25 October 2013 – The United Nations expert on Myanmar today cautioned that the situation in Rakhine State is feeding a winder anti-Muslim narrative in the country which threatens the ongoing reform process aimed at a more open and broad-based democracy.
Speaking to journalists in New York, the UN Special Rapporteur on the human rights situation in Myanmar, Tomás Ojea Quintana, called on the Organization’s 193 Member States to focus on human rights in their support to the South-east Asian country.
“My most important message is for the international community to remain engaged on the human rights situation in Myanmar in the context of its transition,” Mr. Quintana said.
“Myanmar has made some important steps towards democratic reform and national reconciliation,” he added, citing the release of hundreds of prisoners of conscience, greater media freedom, an active Parliament and the prospect of a national ceasefire accord next month.
“These developments need to be supported and encouraged, but it is also important to highlight the human rights shortcomings that exist in the reform process and work to find solutions,” he stressed.
The Special Rapporteur made his comments following a briefing to the UN General Assembly’s main social, humanitarian and cultural body (Third Committee) which has been hearing from the UN experts all this week and will continue to be briefed next week.
The situation in the Rakhine State, which has been the site of inter-communal violence since June 2012, remains “very serious”, the Special Rapporteur said.
Mr. Quintana highlighted a “pattern of discrimination” against the Rakhine community, but also acknowledged that the Government is showing a greater willingness to address the situation.
Clashes between ethnic Rakhine Buddhists and Rohingya Muslims had led the Government to declare a state of emergency. Some 75,000 people were uprooted in the first wave of riots and another 36,000 were displaced by a second wave of unrest in October last year.
“The Government has yet to fulfil its obligation under international human rights law to investigate the allegations of widespread human rights violations, including by the security forces, reportedly committed during and after last year’s violence and to hold the perpetrators to account,” he said in a statement from the Office of the High Commissioner for Human Rights (OHCHR).
Turning to the fighting in Kachin, Mr.
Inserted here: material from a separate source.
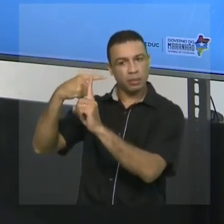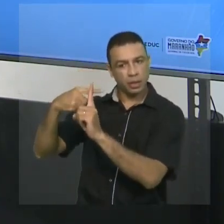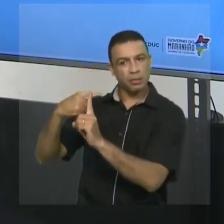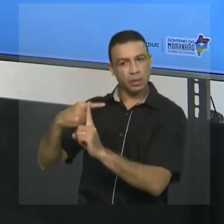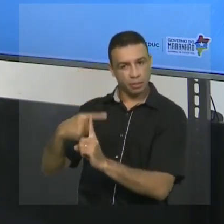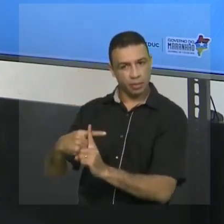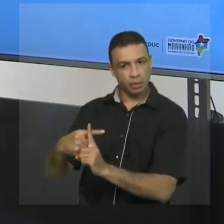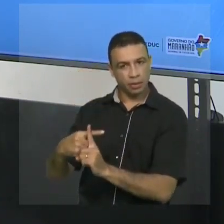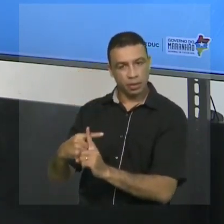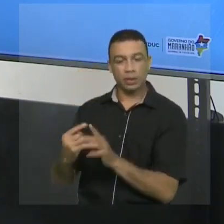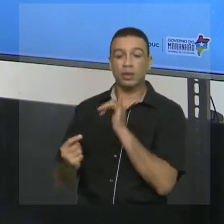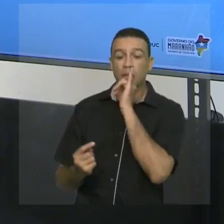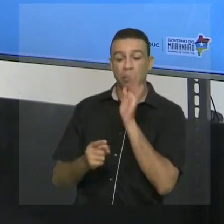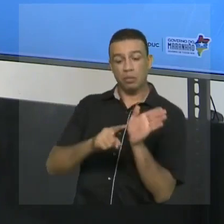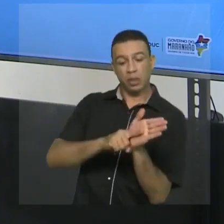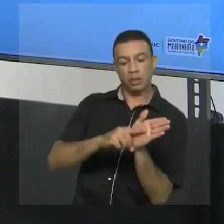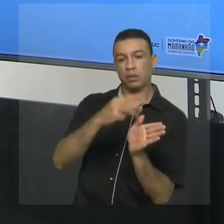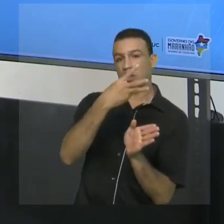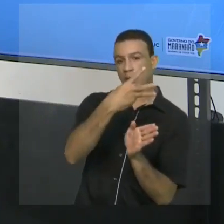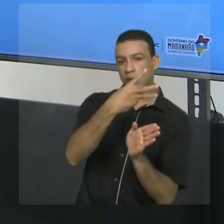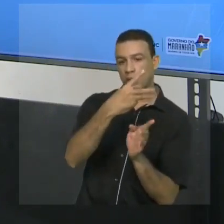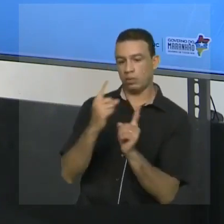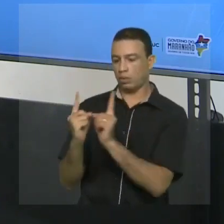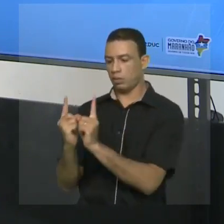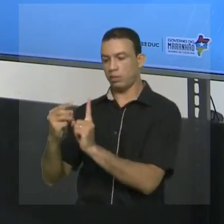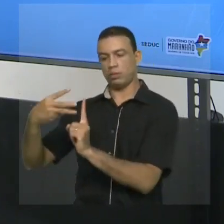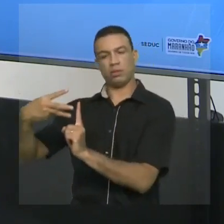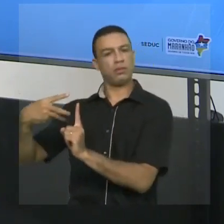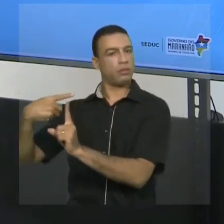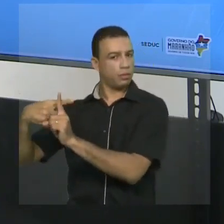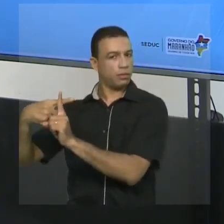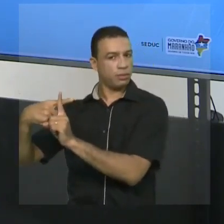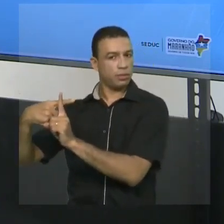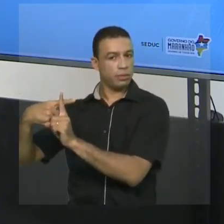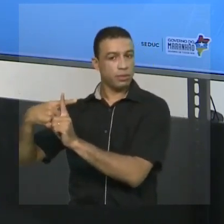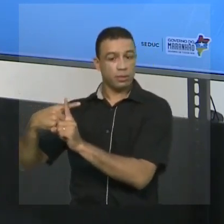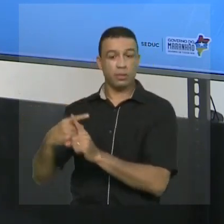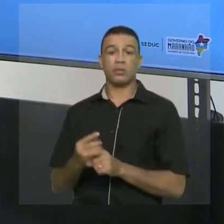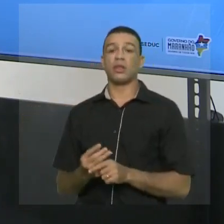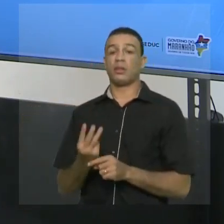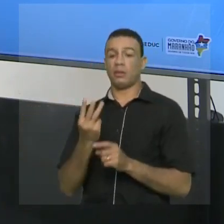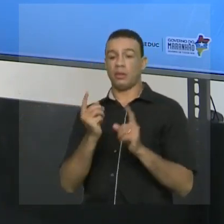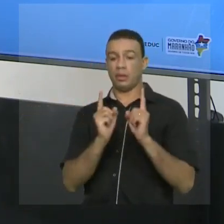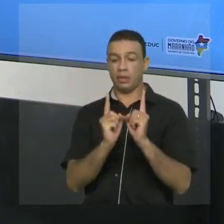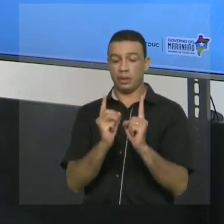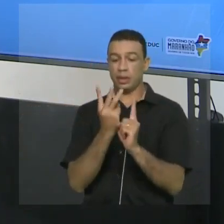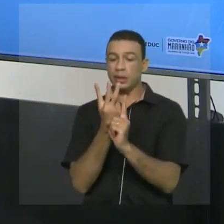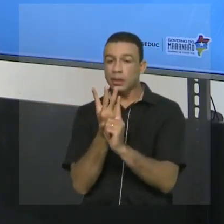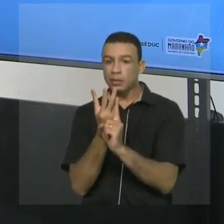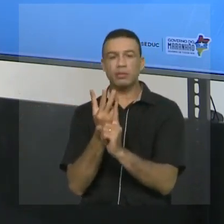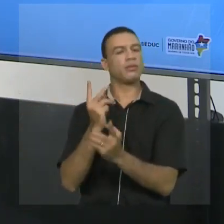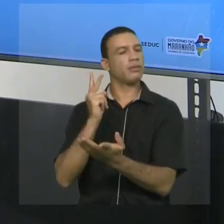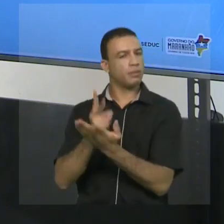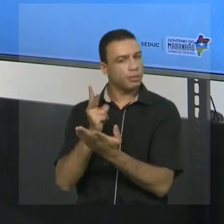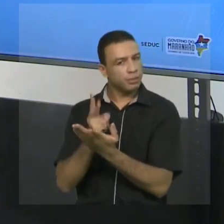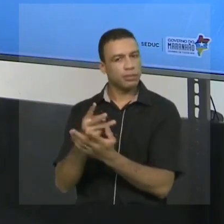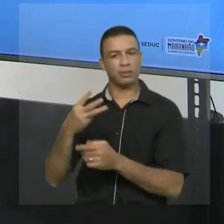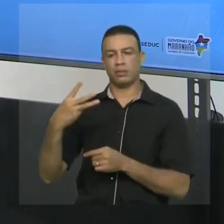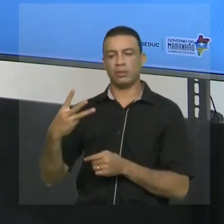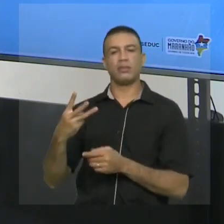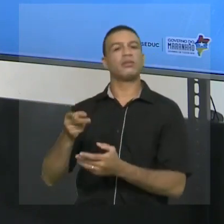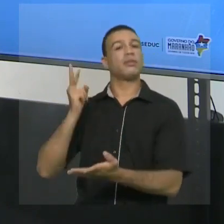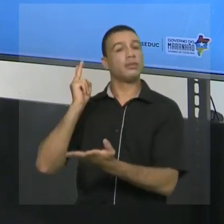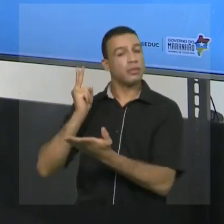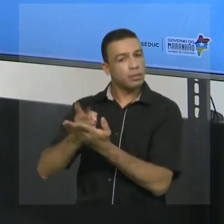Módulo de menos três, três. Módulo de três, três também. Isso quer dizer que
Quintana highlighted the role of key leaders have played in inciting violence, as well as the negative role of local media.
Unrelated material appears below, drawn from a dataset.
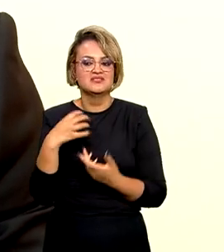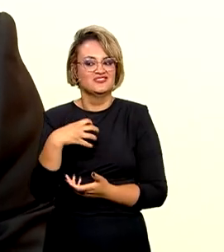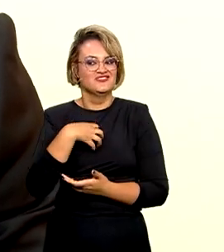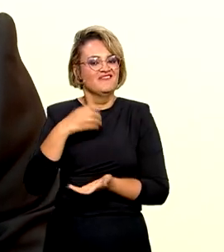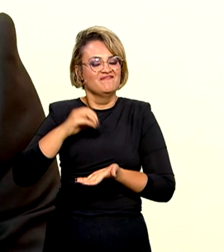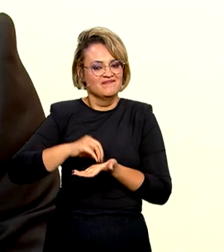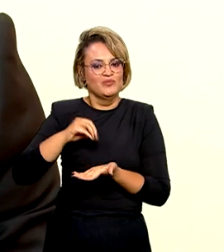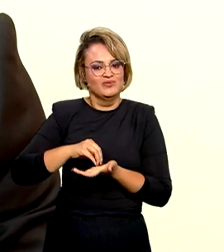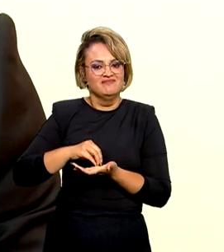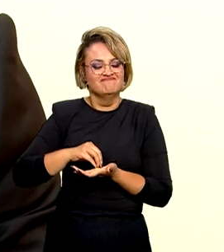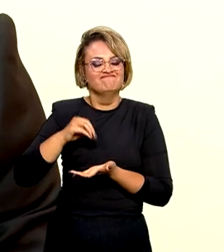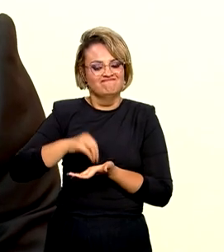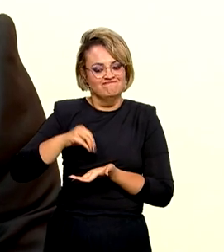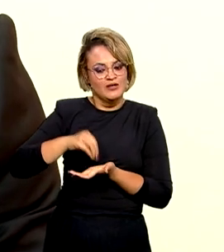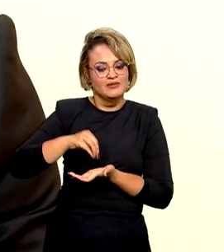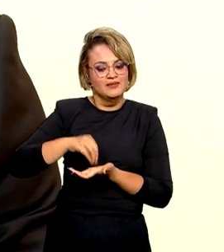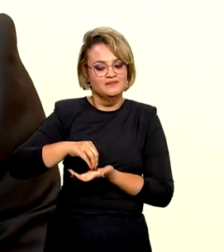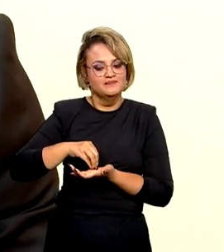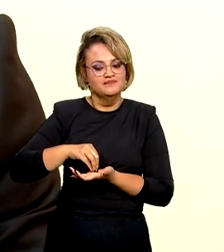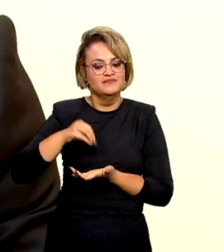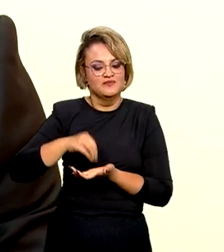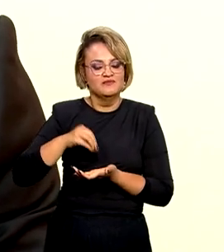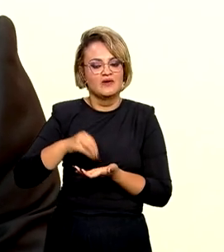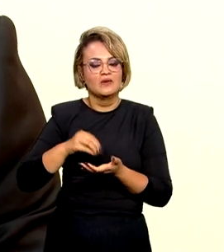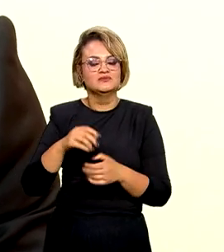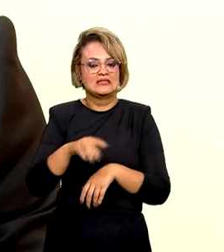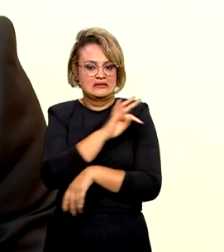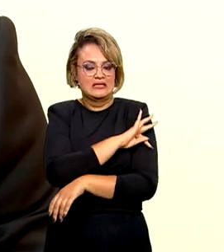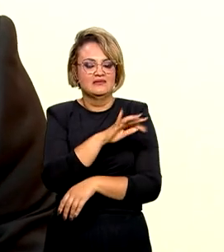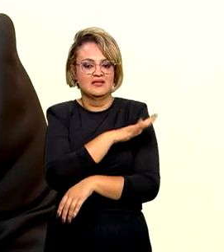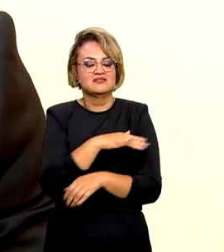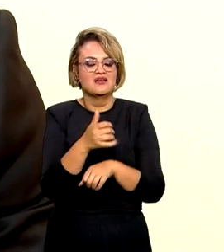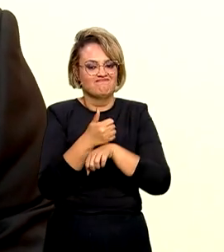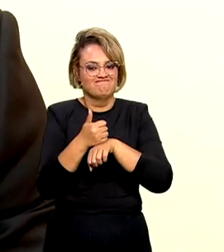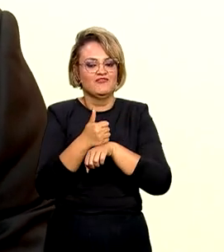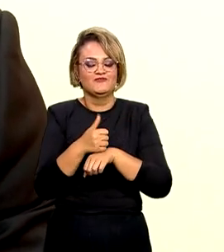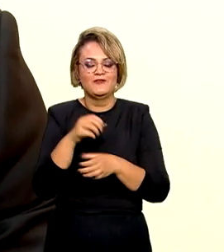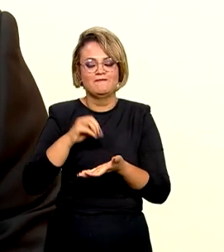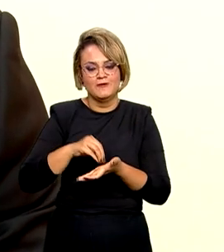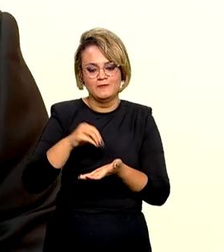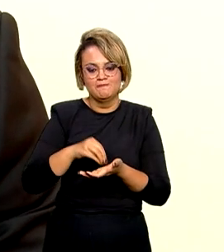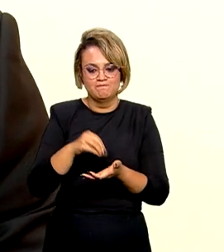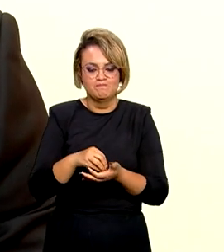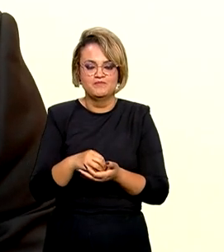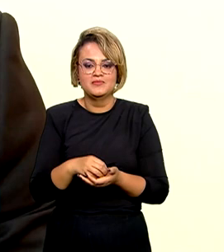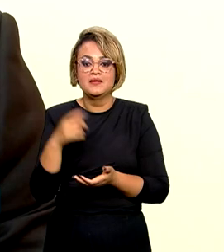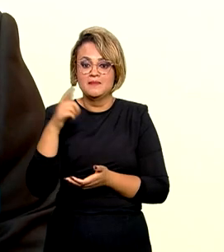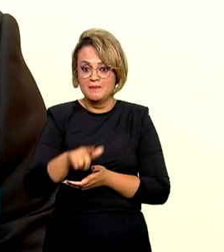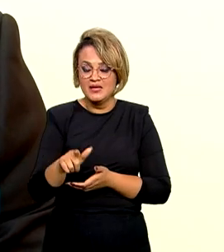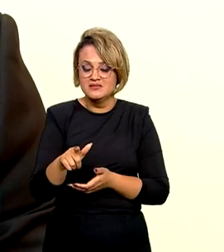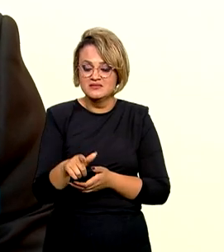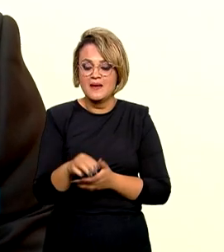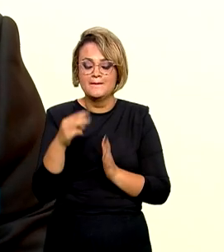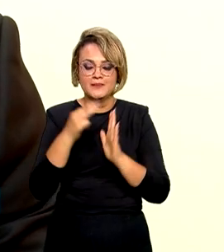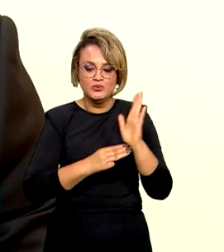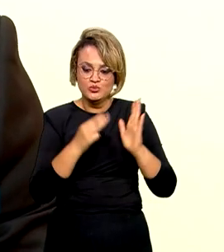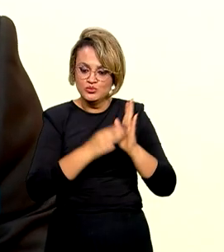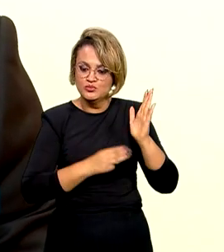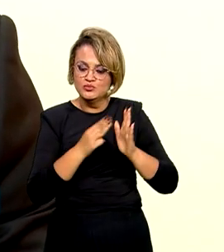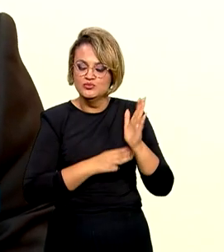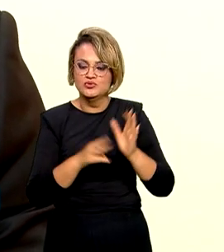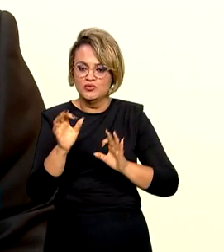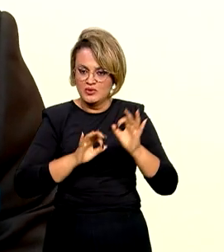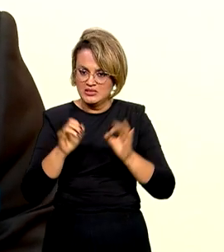de técnicos formados nessas áreas. E depois a forma, a metodologia que se vai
In his report which he detailed, the Special Rapporteur emphasized the significance of the 13 ceasefire agreements that have been signed with ethnic armed groups, and the prospect of a national ceasefire accord but cautioned that the Military “needs to be fully on board” with the agreements.
The UN expert also noted the release of over 950 political prisoners since May 2011, “I urge the Government to listen to local grievances and release the persons currently being detained for peacefully protesting on these issues,” he said.
Independent experts or special rapporteurs are appointed by the UN Human Rights Council to examine and report back, in an unpaid capacity, on specific human rights themes.